**Data records:**
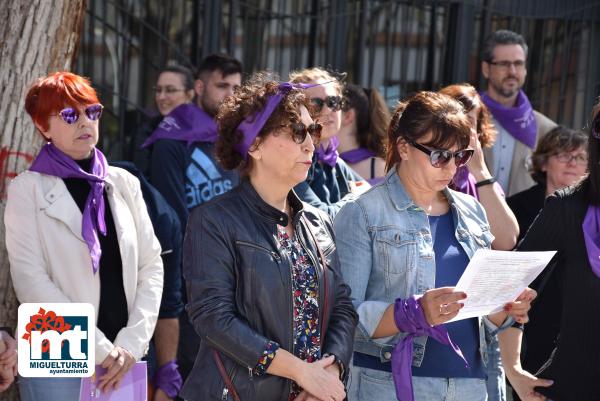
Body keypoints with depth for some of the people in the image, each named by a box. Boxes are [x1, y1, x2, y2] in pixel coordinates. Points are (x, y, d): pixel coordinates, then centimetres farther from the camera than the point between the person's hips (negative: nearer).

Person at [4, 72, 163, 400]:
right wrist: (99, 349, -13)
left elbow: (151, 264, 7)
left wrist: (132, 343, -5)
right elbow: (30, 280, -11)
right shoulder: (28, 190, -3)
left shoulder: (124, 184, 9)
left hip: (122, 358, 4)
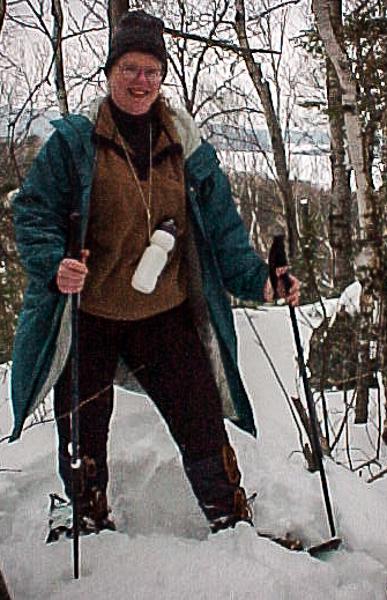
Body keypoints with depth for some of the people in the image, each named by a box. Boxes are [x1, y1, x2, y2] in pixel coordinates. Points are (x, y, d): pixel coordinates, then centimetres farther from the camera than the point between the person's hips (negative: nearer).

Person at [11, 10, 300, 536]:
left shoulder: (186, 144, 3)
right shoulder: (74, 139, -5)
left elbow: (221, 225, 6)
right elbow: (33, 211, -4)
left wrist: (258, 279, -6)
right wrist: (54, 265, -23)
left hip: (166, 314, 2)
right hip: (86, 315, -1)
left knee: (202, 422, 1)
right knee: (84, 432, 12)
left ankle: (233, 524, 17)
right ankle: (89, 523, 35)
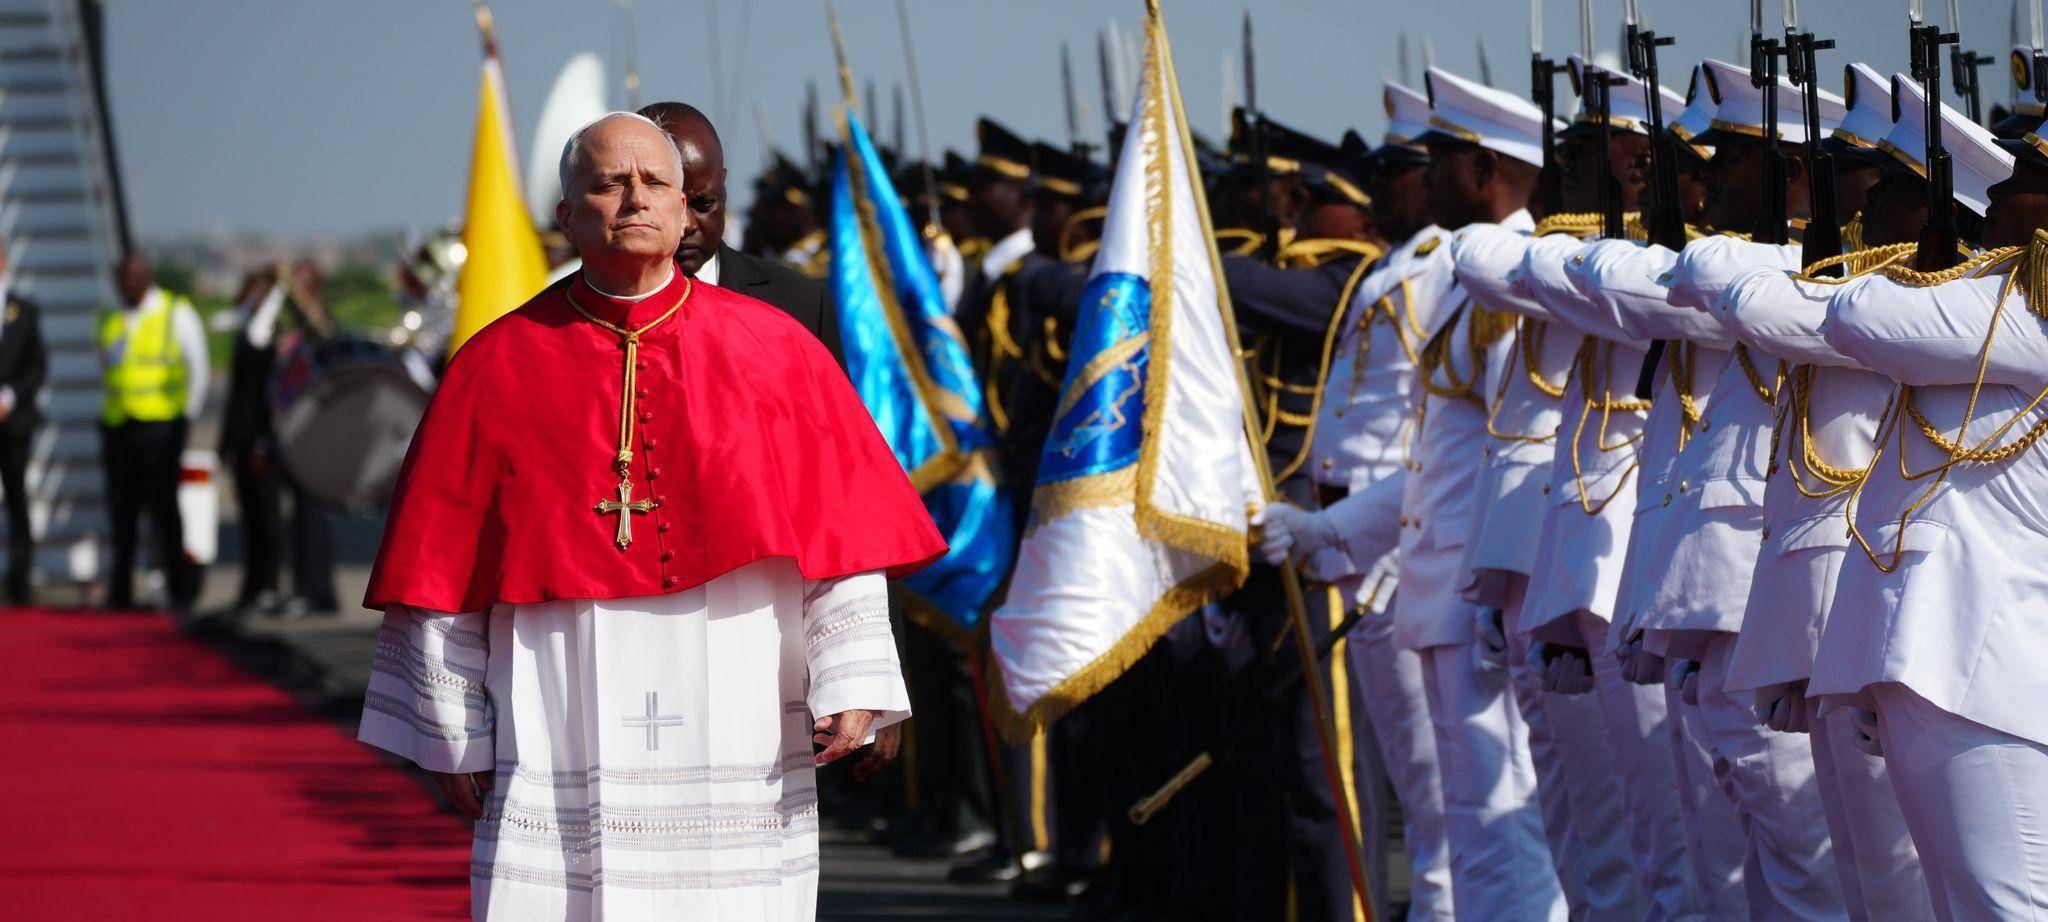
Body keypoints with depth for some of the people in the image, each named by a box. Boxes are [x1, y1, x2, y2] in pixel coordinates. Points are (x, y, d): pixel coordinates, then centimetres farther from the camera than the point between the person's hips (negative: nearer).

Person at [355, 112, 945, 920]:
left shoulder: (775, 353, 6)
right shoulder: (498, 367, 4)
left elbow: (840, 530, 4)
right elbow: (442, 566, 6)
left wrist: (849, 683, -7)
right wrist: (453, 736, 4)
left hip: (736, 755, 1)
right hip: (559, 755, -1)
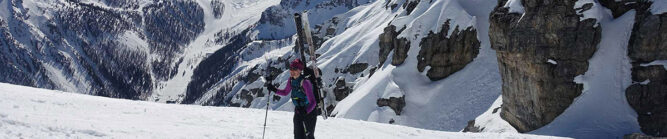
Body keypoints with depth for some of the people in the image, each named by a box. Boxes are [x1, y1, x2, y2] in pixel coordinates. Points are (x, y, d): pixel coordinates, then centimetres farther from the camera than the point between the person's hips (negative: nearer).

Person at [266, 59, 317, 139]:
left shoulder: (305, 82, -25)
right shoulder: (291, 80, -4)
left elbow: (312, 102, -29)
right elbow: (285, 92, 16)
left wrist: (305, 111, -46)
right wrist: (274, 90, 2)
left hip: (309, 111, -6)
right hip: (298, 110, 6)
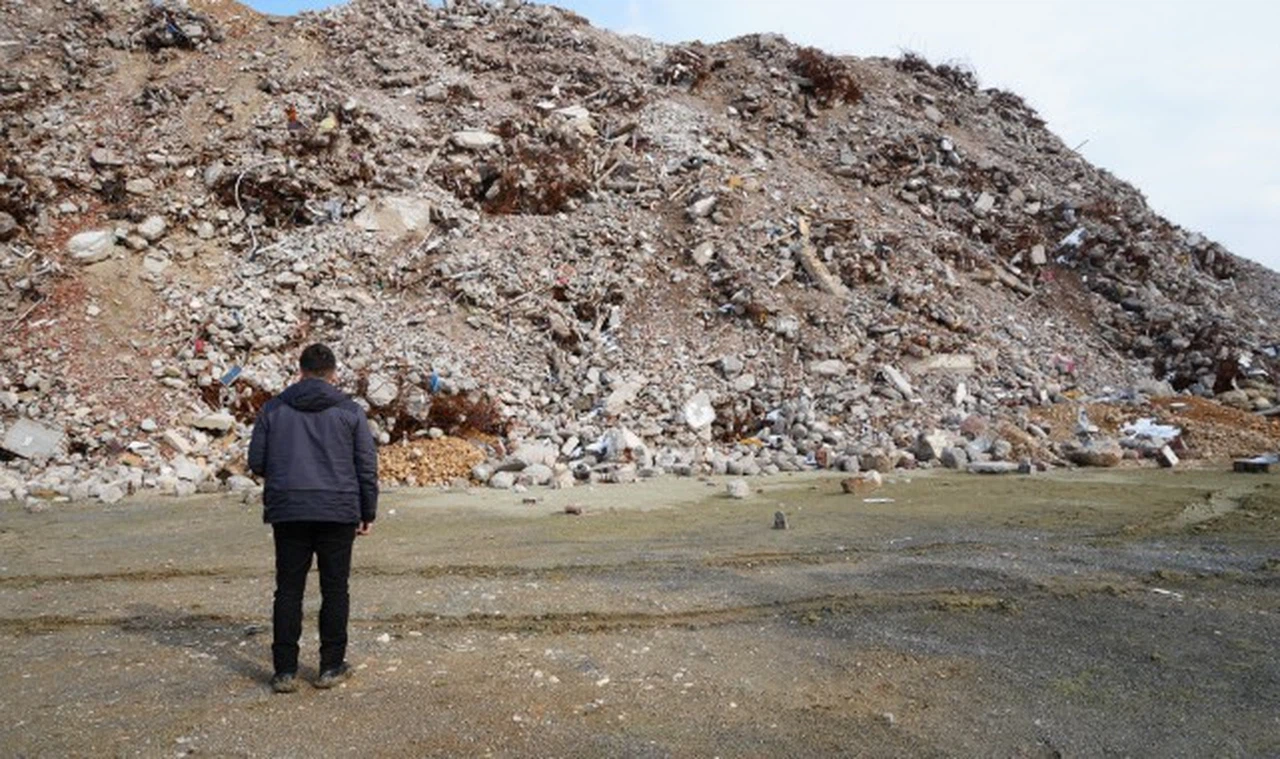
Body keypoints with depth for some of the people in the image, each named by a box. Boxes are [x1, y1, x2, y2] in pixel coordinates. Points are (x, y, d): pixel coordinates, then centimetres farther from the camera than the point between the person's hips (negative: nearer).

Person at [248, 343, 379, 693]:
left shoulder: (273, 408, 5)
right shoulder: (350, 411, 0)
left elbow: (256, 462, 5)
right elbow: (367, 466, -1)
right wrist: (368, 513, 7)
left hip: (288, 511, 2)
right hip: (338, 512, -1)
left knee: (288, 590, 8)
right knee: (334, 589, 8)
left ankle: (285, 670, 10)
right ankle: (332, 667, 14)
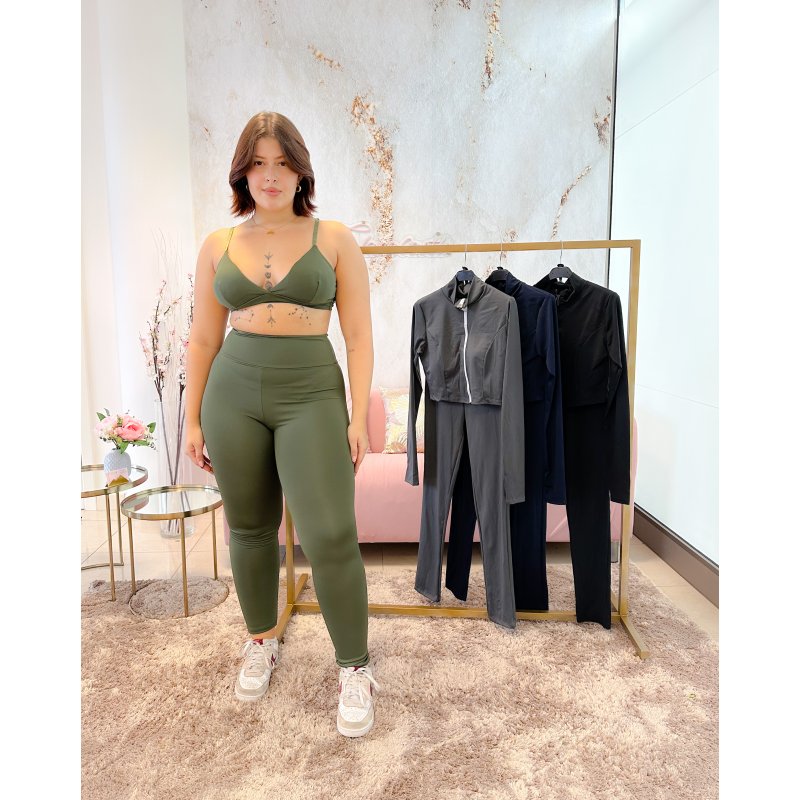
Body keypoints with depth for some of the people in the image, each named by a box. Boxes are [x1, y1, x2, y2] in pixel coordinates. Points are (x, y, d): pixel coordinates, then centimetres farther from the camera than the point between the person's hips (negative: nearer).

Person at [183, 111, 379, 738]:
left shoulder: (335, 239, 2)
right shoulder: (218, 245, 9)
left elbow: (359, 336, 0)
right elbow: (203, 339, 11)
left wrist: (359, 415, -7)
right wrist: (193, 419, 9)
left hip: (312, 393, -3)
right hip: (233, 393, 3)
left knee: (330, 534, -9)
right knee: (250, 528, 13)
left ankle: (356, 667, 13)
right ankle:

**Problem:** Find each line above that contains "knee", and copy those lines.

**Exercise answer:**
left knee: (202, 422, 1)
right knee: (84, 432, 12)
left knee: (288, 590, 8)
right knee: (334, 589, 8)
left knee: (330, 534, -9)
right knee: (250, 528, 13)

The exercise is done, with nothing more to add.